• _課題の構成_:
(a) FIND_IN_SETの解説記事から、「こうしたニーズがある一方で、」を含む語句で始まり「FIND_IN_SET(検索値, カンマ区切りの文字列)」で終わる部分を、一字一句違えずに書き写してもらえますか。
(b) FIND_IN_SETの解説記事にある「この場合、'python'は2番目にあるため、戻り値として2が返されます。」という一文を英語に訳すとどうなりますか。

MySQLのFIND_IN_SET関数を完全解説|使い方・注意点・代替手段まで丁寧に解説

目次

1. はじめに:FIND_IN_SETが必要になる「よくあるケース」

MySQLでデータを扱っていると、「1つのカラムに複数の値がカンマで区切られて保存されている」ケースに出くわすことがあります。たとえば、ユーザーが選択したタグやカテゴリ情報、設定フラグなどが、php,python,sqlのように1つの文字列として格納されている状況です。

このような構造は本来、データベースの正規化の観点では推奨されません。しかし、既存システムの設計や柔軟性のあるデータ入力を優先する場面では、現実的にこのような形式を使わざるを得ないこともあります。

タグ検索に困ったときの救世主

たとえば、あるユーザーが「python」というタグを持っているかどうかを調べたいとします。通常の=演算子やLIKE演算子では、部分一致や前後の文字とのマッチング精度に限界があり、誤った結果を返すことがあります。

このようなときに役立つのが、FIND_IN_SET()関数です。

FIND_IN_SET()は、カンマ区切りの文字列の中から、特定の文字列が何番目に存在するかを判定するMySQL関数です。存在すればそのインデックス(1始まり)を返し、存在しなければ0を返します。この機能を使えば、タグやカテゴリ、設定値などが含まれているかどうかを正確に、かつ柔軟に判定することが可能になります。

よくある使用シーン

FIND_IN_SETが活躍する典型的なケースは次のようなものです。

  • カンマ区切りで保存された「タグ」や「カテゴリ」の中から特定の値を抽出したいとき
  • 管理画面などでCSV形式で入力された値を検索条件として利用したいとき
  • WordPressなどのCMSで、メタ情報に対する柔軟な絞り込みを行いたいとき
  • 複数選択項目が1カラムにまとめられている既存テーブルに手を加えずに処理したいとき

こうしたニーズがある一方で、FIND_IN_SETは使い方を誤るとパフォーマンス低下誤検出の原因になることもあります。そこでこの記事では、FIND_IN_SETの基本的な構文から応用例、注意点や代替手段までを、実例を交えながらわかりやすく解説していきます。

2. FIND_IN_SET関数とは?【基本構文と戻り値】

MySQLのFIND_IN_SET()関数は、カンマで区切られた文字列の中から、指定した値が何番目にあるかを調べるための関数です。データベース内の値が複数まとめて1つのフィールドに保存されているような場合に、非常に便利です。

この関数は、MySQL固有のものであり、他のデータベース(たとえばPostgreSQLやSQLite)には標準では存在しないため、MySQL環境に特化した機能といえます。

基本構文

FIND_IN_SET(検索値, カンマ区切りの文字列)
  • 検索値:探したい文字列
  • カンマ区切りの文字列:検索対象となるカンマ区切りのリスト

使用例

たとえば、次のようなSQLを考えてみましょう。

SELECT FIND_IN_SET('python', 'php,python,sql');

この場合、'python'は2番目にあるため、戻り値として2が返されます。

• _提供された記録_:
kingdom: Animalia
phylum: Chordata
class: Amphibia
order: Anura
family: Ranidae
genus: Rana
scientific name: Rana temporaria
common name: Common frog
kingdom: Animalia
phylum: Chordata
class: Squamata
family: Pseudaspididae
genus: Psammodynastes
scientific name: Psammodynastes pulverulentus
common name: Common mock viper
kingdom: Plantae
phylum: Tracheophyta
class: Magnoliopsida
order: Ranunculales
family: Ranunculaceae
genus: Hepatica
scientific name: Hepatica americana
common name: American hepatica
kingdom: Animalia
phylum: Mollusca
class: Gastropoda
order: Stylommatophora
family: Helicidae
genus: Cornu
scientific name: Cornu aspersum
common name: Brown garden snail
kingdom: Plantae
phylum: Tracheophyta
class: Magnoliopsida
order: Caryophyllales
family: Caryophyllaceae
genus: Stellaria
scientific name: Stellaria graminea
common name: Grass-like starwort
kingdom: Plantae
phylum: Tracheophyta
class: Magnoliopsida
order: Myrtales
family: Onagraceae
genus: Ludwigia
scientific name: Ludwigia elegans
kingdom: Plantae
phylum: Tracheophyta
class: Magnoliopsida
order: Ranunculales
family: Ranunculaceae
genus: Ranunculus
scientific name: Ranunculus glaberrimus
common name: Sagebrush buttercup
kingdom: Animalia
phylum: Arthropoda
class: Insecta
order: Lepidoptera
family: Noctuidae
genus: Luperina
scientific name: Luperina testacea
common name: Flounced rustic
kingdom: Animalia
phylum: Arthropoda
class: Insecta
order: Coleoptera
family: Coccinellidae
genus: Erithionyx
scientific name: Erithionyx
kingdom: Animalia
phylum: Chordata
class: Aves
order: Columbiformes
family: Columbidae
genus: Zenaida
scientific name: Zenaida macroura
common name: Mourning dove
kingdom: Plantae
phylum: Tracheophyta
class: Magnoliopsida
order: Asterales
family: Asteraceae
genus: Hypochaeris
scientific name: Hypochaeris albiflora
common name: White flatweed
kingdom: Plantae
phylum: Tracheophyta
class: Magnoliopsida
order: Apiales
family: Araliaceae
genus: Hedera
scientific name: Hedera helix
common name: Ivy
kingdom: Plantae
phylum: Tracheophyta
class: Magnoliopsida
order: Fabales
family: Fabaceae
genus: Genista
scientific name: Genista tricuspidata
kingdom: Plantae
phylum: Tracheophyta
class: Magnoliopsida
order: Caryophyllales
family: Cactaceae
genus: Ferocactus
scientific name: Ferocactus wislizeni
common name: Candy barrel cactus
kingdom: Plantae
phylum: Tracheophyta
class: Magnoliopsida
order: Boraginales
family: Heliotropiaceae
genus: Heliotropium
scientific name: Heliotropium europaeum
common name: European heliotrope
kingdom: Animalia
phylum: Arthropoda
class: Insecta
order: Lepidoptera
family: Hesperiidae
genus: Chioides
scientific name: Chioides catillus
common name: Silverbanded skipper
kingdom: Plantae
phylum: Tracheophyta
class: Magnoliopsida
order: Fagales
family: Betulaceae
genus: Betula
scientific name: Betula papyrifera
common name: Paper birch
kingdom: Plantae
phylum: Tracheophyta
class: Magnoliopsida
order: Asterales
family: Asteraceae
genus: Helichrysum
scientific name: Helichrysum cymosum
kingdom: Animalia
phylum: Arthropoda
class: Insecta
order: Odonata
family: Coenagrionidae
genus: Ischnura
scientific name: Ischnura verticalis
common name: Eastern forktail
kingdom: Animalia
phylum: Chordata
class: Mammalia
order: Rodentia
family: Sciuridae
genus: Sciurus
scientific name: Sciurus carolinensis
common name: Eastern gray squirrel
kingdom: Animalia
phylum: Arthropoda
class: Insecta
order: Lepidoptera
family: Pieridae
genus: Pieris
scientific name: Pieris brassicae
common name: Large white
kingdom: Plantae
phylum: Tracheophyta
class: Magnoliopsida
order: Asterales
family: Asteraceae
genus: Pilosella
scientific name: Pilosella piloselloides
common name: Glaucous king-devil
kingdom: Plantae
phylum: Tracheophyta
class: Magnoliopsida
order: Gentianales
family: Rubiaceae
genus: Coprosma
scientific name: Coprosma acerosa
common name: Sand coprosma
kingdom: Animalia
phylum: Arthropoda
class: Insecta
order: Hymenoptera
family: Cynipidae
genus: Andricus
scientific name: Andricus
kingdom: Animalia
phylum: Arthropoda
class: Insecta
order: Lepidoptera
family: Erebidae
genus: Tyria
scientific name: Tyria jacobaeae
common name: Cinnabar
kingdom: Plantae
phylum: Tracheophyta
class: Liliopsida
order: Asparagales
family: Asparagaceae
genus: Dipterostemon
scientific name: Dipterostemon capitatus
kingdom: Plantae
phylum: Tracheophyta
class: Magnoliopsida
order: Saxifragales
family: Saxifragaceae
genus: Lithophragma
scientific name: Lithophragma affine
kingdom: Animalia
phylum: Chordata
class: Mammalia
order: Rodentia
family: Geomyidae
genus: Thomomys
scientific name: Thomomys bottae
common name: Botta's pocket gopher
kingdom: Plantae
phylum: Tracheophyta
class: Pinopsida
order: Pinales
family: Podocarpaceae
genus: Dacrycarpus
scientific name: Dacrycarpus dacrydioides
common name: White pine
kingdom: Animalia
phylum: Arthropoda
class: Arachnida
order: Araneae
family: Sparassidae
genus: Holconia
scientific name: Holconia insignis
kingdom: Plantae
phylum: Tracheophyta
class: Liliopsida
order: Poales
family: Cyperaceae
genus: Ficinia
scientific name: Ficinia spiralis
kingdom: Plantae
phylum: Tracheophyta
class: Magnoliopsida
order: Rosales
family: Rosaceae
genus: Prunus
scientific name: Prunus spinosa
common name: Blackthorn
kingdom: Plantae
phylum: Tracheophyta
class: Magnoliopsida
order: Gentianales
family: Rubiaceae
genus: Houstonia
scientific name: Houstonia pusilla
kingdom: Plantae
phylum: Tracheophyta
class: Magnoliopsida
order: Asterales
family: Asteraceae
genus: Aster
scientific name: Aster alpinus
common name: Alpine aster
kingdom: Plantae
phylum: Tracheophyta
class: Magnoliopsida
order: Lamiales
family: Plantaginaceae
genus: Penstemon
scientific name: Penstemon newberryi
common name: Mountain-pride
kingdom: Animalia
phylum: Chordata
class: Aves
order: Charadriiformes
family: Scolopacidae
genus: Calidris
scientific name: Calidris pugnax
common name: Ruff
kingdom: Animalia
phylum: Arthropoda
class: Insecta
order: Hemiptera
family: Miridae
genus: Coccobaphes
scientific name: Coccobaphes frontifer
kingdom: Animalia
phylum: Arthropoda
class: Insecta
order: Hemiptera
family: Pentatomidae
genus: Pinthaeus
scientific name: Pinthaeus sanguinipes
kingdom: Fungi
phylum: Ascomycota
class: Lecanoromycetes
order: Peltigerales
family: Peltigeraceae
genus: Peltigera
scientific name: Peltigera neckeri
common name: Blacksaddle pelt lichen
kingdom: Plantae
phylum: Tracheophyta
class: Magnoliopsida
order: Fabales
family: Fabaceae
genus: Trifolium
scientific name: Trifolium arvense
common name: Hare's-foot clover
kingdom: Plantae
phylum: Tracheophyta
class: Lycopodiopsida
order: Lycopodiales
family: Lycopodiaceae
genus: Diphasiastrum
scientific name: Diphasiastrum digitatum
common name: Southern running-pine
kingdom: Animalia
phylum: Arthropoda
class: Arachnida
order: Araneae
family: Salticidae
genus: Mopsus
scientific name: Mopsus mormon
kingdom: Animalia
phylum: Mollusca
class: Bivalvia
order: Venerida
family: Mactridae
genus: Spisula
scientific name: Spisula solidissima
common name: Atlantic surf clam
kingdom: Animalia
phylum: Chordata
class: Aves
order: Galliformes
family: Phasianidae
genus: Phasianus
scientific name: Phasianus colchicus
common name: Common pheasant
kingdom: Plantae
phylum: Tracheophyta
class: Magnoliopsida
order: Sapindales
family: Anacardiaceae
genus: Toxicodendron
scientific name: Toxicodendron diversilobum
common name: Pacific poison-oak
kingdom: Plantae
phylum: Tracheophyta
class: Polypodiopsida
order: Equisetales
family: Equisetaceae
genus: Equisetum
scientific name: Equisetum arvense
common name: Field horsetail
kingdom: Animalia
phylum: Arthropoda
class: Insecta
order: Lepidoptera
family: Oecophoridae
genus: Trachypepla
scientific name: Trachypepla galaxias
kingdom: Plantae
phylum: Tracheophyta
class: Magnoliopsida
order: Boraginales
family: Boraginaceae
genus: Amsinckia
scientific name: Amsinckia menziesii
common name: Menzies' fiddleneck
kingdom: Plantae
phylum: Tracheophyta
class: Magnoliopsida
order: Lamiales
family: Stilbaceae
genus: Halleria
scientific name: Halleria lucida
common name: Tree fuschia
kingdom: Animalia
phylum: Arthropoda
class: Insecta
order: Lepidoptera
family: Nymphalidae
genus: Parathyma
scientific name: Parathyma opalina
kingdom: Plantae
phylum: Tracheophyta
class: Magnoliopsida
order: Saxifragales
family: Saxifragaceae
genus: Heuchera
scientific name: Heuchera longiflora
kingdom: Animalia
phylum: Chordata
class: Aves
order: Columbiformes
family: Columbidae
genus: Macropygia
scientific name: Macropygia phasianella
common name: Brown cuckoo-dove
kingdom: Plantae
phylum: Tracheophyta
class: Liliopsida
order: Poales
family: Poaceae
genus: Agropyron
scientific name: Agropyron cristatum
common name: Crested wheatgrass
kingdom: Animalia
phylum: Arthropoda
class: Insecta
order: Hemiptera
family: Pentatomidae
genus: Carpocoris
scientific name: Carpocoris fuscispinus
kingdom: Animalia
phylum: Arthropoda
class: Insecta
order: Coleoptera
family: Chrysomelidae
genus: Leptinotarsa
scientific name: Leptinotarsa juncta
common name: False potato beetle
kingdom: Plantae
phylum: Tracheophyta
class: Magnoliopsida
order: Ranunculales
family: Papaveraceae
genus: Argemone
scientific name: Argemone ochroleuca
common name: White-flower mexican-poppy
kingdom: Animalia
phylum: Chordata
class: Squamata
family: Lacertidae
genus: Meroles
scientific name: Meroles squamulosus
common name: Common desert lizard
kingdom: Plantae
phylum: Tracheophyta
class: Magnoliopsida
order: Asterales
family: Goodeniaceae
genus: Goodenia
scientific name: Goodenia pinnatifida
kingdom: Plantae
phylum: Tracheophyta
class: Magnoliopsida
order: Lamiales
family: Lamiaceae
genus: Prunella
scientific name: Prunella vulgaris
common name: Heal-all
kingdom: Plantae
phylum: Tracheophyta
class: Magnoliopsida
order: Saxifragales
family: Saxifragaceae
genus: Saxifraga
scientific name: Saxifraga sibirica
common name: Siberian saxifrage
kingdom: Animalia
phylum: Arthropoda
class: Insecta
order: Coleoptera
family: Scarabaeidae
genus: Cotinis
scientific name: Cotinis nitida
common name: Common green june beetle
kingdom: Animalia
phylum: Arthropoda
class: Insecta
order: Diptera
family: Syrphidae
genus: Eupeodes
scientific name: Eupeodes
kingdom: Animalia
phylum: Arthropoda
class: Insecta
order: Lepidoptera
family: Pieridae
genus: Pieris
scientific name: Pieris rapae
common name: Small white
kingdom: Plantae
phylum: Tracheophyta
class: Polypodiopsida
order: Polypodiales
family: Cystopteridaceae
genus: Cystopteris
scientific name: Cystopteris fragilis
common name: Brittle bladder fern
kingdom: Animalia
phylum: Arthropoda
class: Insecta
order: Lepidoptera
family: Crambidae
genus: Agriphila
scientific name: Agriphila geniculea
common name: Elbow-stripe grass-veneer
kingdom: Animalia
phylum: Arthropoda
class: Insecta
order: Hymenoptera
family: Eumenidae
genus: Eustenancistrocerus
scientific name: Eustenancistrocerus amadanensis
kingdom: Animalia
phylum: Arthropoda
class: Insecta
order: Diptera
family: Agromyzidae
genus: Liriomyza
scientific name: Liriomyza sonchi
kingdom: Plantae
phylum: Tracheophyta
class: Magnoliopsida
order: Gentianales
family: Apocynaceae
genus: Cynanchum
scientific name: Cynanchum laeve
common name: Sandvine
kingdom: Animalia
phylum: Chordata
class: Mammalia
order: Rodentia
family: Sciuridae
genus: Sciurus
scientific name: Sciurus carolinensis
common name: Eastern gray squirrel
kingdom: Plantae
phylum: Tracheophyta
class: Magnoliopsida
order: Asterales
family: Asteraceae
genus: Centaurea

• _課題別の解答_:
(a)
こうしたニーズがある一方で、FIND_IN_SETは使い方を誤るとパフォーマンス低下誤検出の原因になることもあります。そこでこの記事では、FIND_IN_SETの基本的な構文から応用例、注意点や代替手段までを、実例を交えながらわかりやすく解説していきます。

2. FIND_IN_SET関数とは?【基本構文と戻り値】

MySQLのFIND_IN_SET()関数は、カンマで区切られた文字列の中から、指定した値が何番目にあるかを調べるための関数です。データベース内の値が複数まとめて1つのフィールドに保存されているような場合に、非常に便利です。

この関数は、MySQL固有のものであり、他のデータベース(たとえばPostgreSQLやSQLite)には標準では存在しないため、MySQL環境に特化した機能といえます。

基本構文

FIND_IN_SET(検索値, カンマ区切りの文字列)

(b) In this case, since 'python' is in the second position, 2 is returned as the return value.